• _DOCUMENT SECTION_
- Flag Coat of arms
- Location in Mérida
- Justo Briceño Municipality Location in Venezuela
- Coordinates: 9°02′17″N 70°58′24″W﻿ / ﻿9.0381°N 70.9733°W
- Country: Venezuela
- State: Mérida
- Municipal seat: Torondoy[*]

Government
- • Mayor: Víctor Matheus López

Area
- • Total: 509 km^{2} (197 sq mi)

Population (2007)
- • Total: 6,472
- • Density: 12.7/km^{2} (32.9/sq mi)
- Time zone: UTC−4 (VET)
- Area code(s): 0271
- Website: Official website

= Justo Briceño Municipality =

The Justo Briceño Municipality is one of the 23 municipalities (municipios) that makes up the Venezuelan state of Mérida and, according to a 2007 population estimate by the National Institute of Statistics of Venezuela, the municipality has a population of 6,472. The town of Torondoy is the shire town of the Justo Briceño Municipality.

==History==
On September 23, 1867, it was established as Torondoy Civil Parish . In 1904, Torondoy District was established, comprising the parishes of Piñango, Santa Apolonia and Torondoy. On January 19, 1935, Torondoy District was renamed to Gómez District, but this change was short-lived, and in 1936, it was renamed Justo Briceño District. In 1988, it separated from the Tulio Febres Cordero Municipality and adopted the name of Justo Briceño Autonomous Municipality, and in 1992, dropped the title of Autonomous to become Justo Briceño Municipality.

A historical border conflict has existed over the border between the Zulia State and Mérida State parts of town.

• _STATED GOAL_
Continue the article on Justo Briceño Municipality from the point where it ends. The items that come next have no connection to the Justo Briceño Municipality article.

• _SUPPLIED ENTRIES_

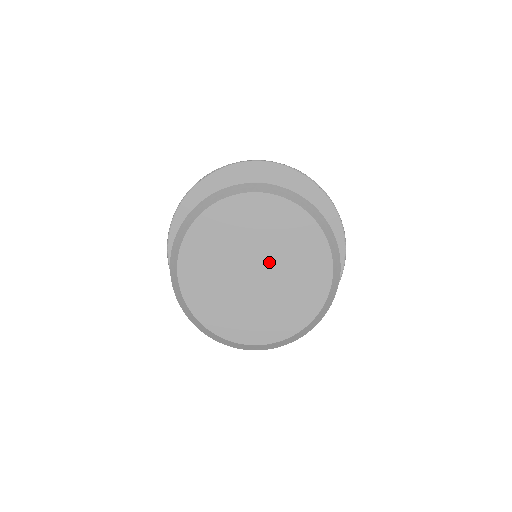
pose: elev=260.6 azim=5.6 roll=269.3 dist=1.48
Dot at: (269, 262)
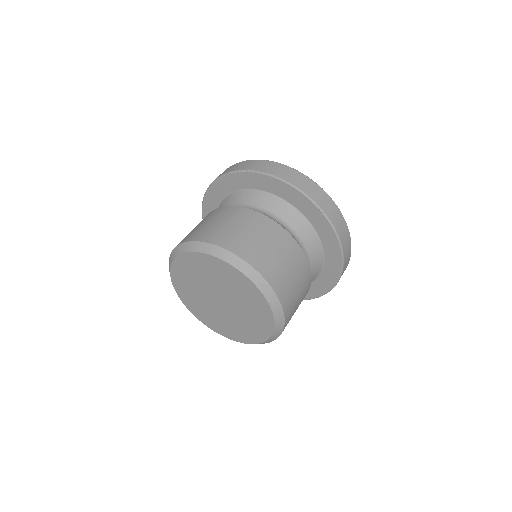
Dot at: (230, 302)
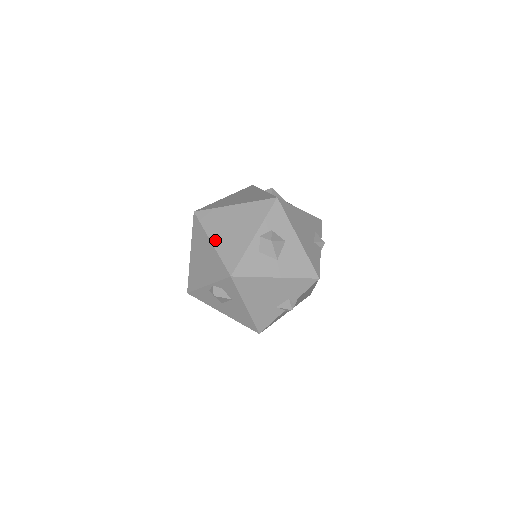
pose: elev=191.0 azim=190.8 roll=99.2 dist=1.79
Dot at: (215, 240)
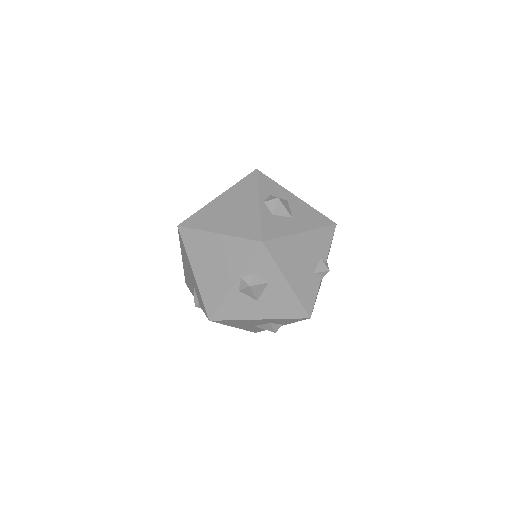
Dot at: (220, 229)
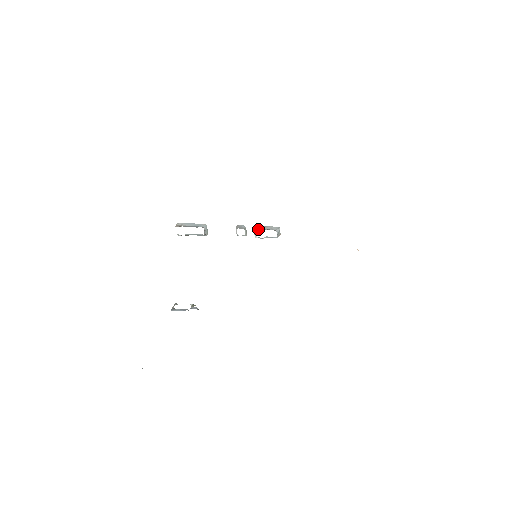
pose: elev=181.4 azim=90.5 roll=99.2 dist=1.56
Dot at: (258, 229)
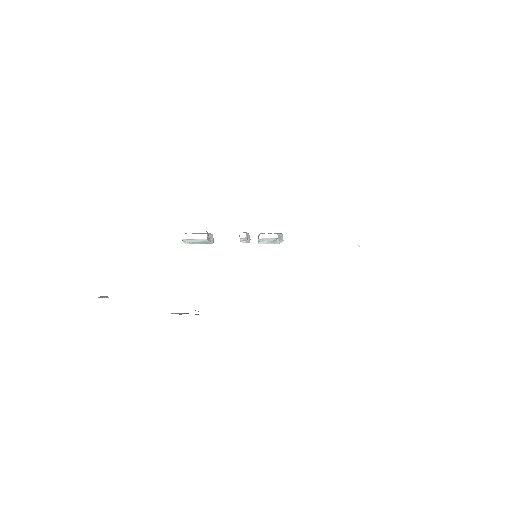
Dot at: occluded
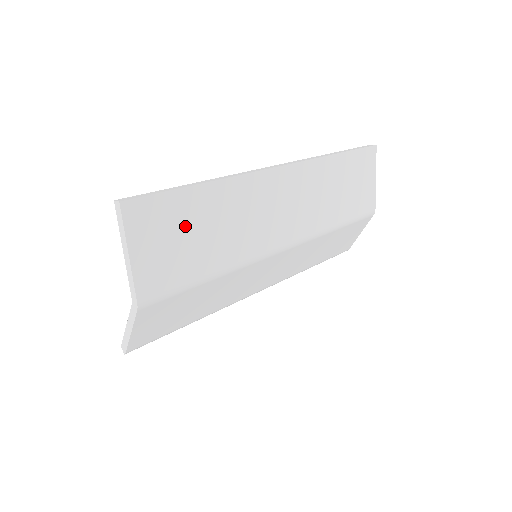
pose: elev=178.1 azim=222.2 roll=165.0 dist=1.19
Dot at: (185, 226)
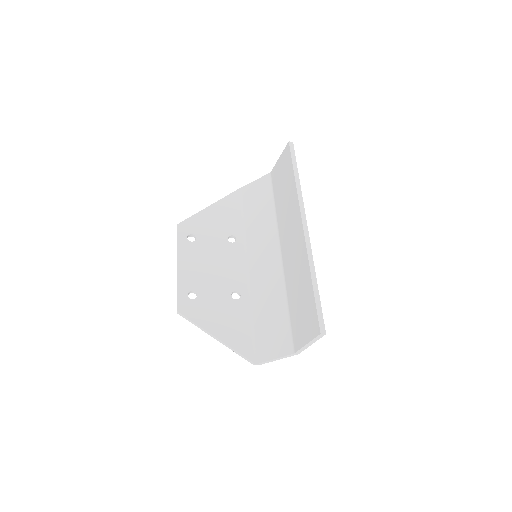
Dot at: occluded
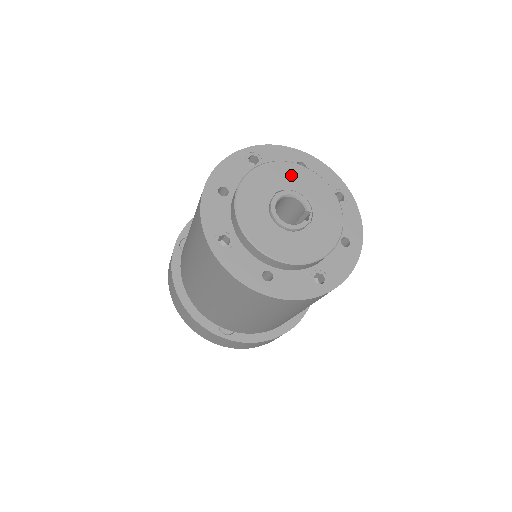
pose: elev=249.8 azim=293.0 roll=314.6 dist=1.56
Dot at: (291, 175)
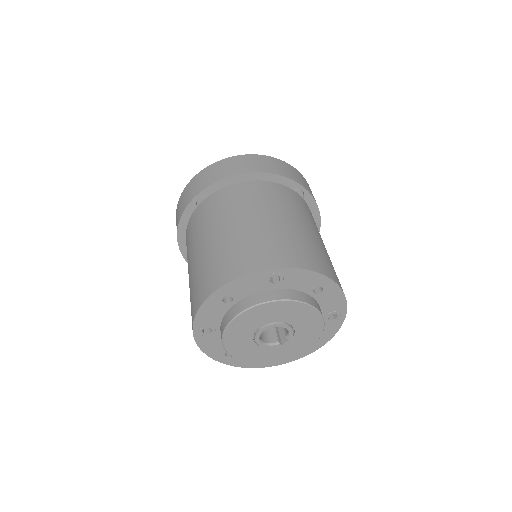
Dot at: (295, 312)
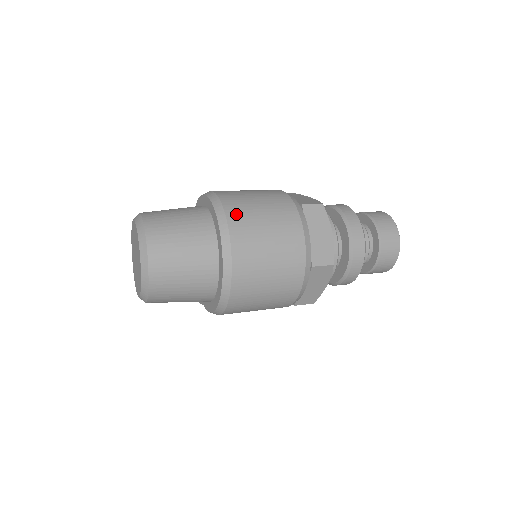
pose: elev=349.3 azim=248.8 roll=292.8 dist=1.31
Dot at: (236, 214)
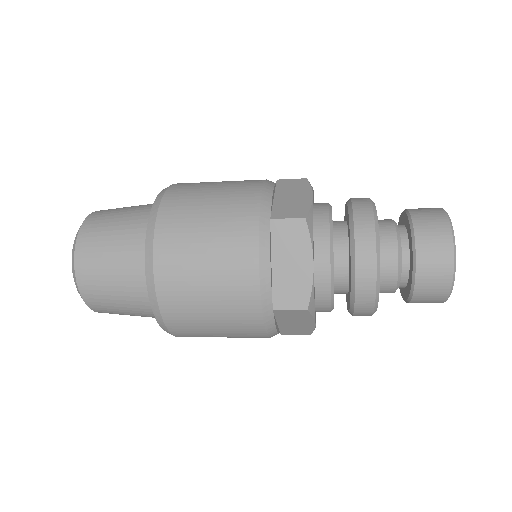
Dot at: (168, 235)
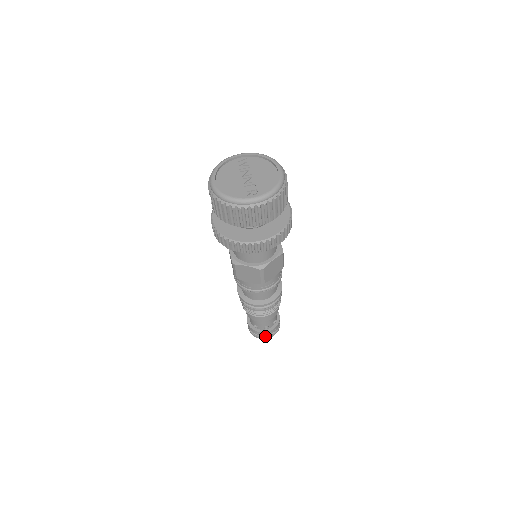
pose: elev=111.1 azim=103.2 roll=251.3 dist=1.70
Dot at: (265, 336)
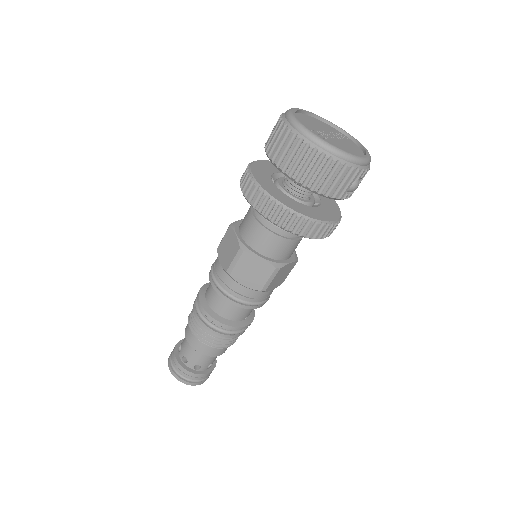
Dot at: (174, 369)
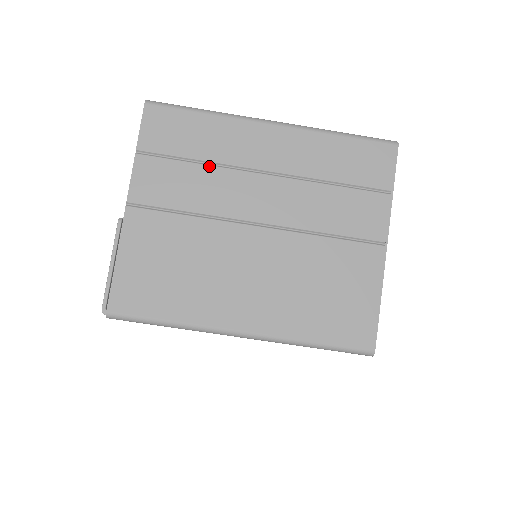
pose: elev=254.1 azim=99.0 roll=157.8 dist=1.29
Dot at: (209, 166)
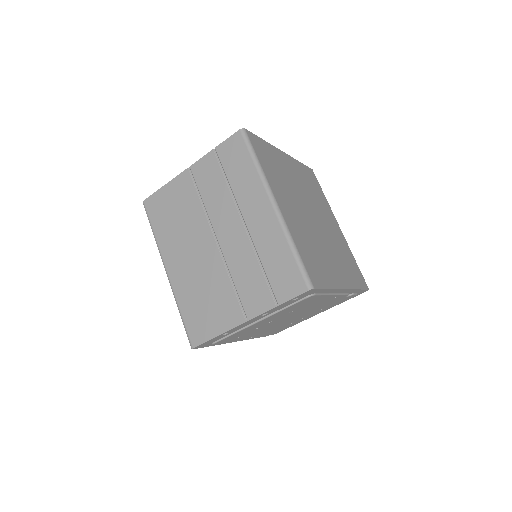
Dot at: (229, 190)
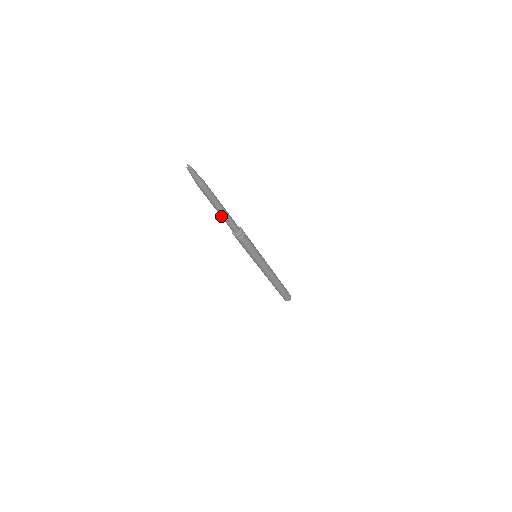
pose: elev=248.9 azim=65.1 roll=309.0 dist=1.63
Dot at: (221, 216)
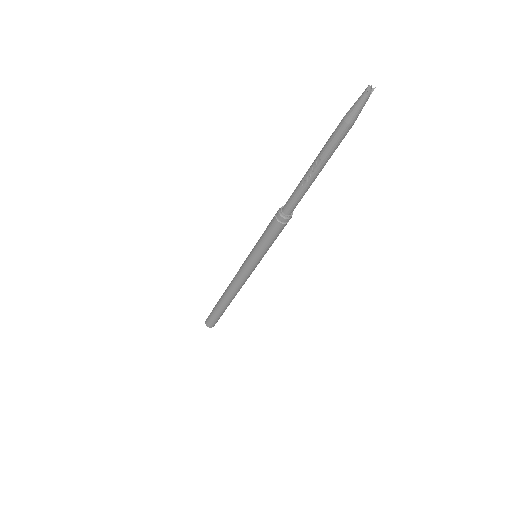
Dot at: (303, 180)
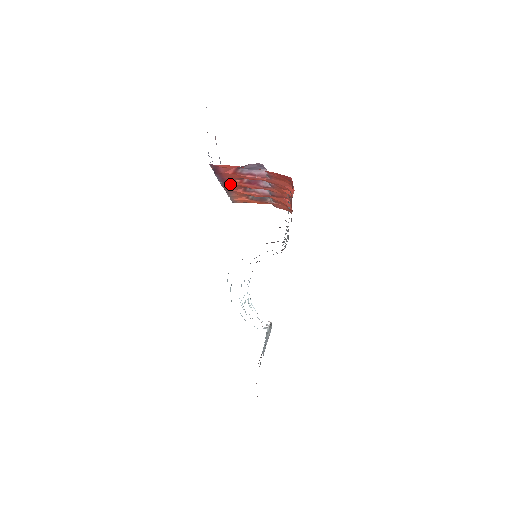
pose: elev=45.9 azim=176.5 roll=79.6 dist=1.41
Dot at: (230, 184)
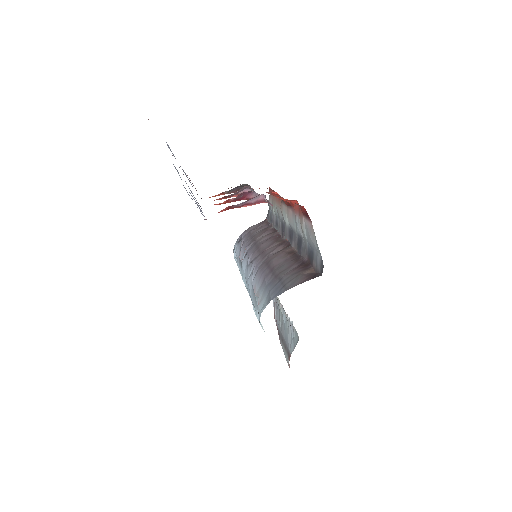
Dot at: occluded
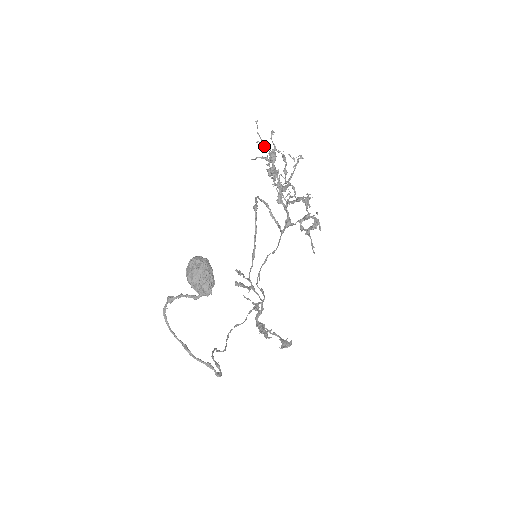
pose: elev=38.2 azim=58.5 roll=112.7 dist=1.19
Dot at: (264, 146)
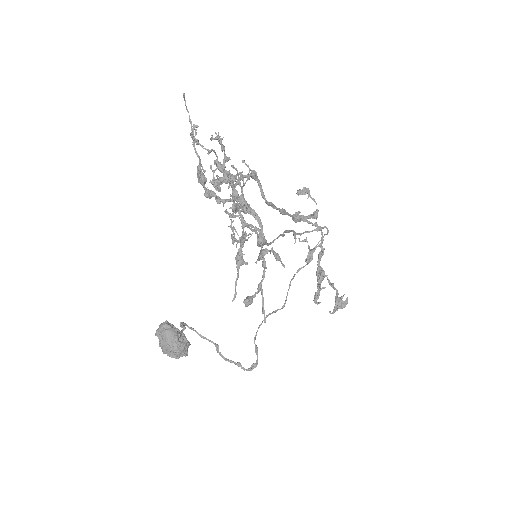
Dot at: (198, 144)
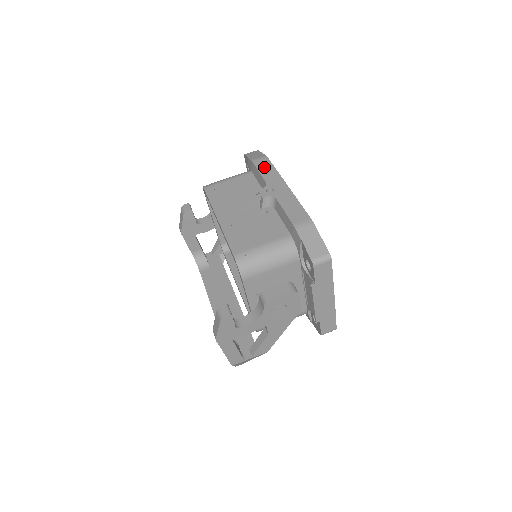
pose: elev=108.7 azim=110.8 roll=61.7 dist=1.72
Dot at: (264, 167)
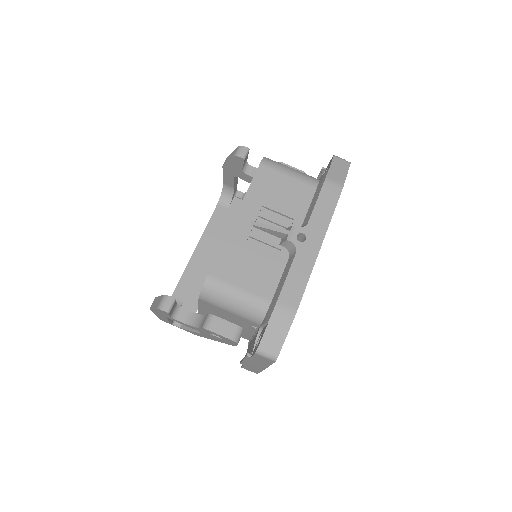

• _TASK RESPONSE_
==Geography==
It is a completely mountainous region. Most of the territory lies between 1,150m and 2,000m of altitude, with altitudes exceeding 4,500m near the borders with Rangel and Libertador municipalities, resulting in snowy areas. The average annual temperature is 16 °C (60.8 °F) with average rainfall of 1,250mm. The main waterways include Torondoy, Macumana, Macumpate and Arenoso rivers and El Molino creek.

==Demographics==
The Justo Briceño Municipality, according to a 2007 population estimate by the National Institute of Statistics of Venezuela, has a population of 6,472 (up from 5,355 in 2000). This amounts to 0.8% of the state's population. The municipality's population density is 12.7 PD/sqkm.

==Government==
The mayor of the Justo Briceño Municipality is Víctor Luis Matheus López, re-elected on October 31, 2004, with 51% of the vote. The municipality is divided into two parishes; Capital Justo Briceño and San Cristóbal de Torondoy.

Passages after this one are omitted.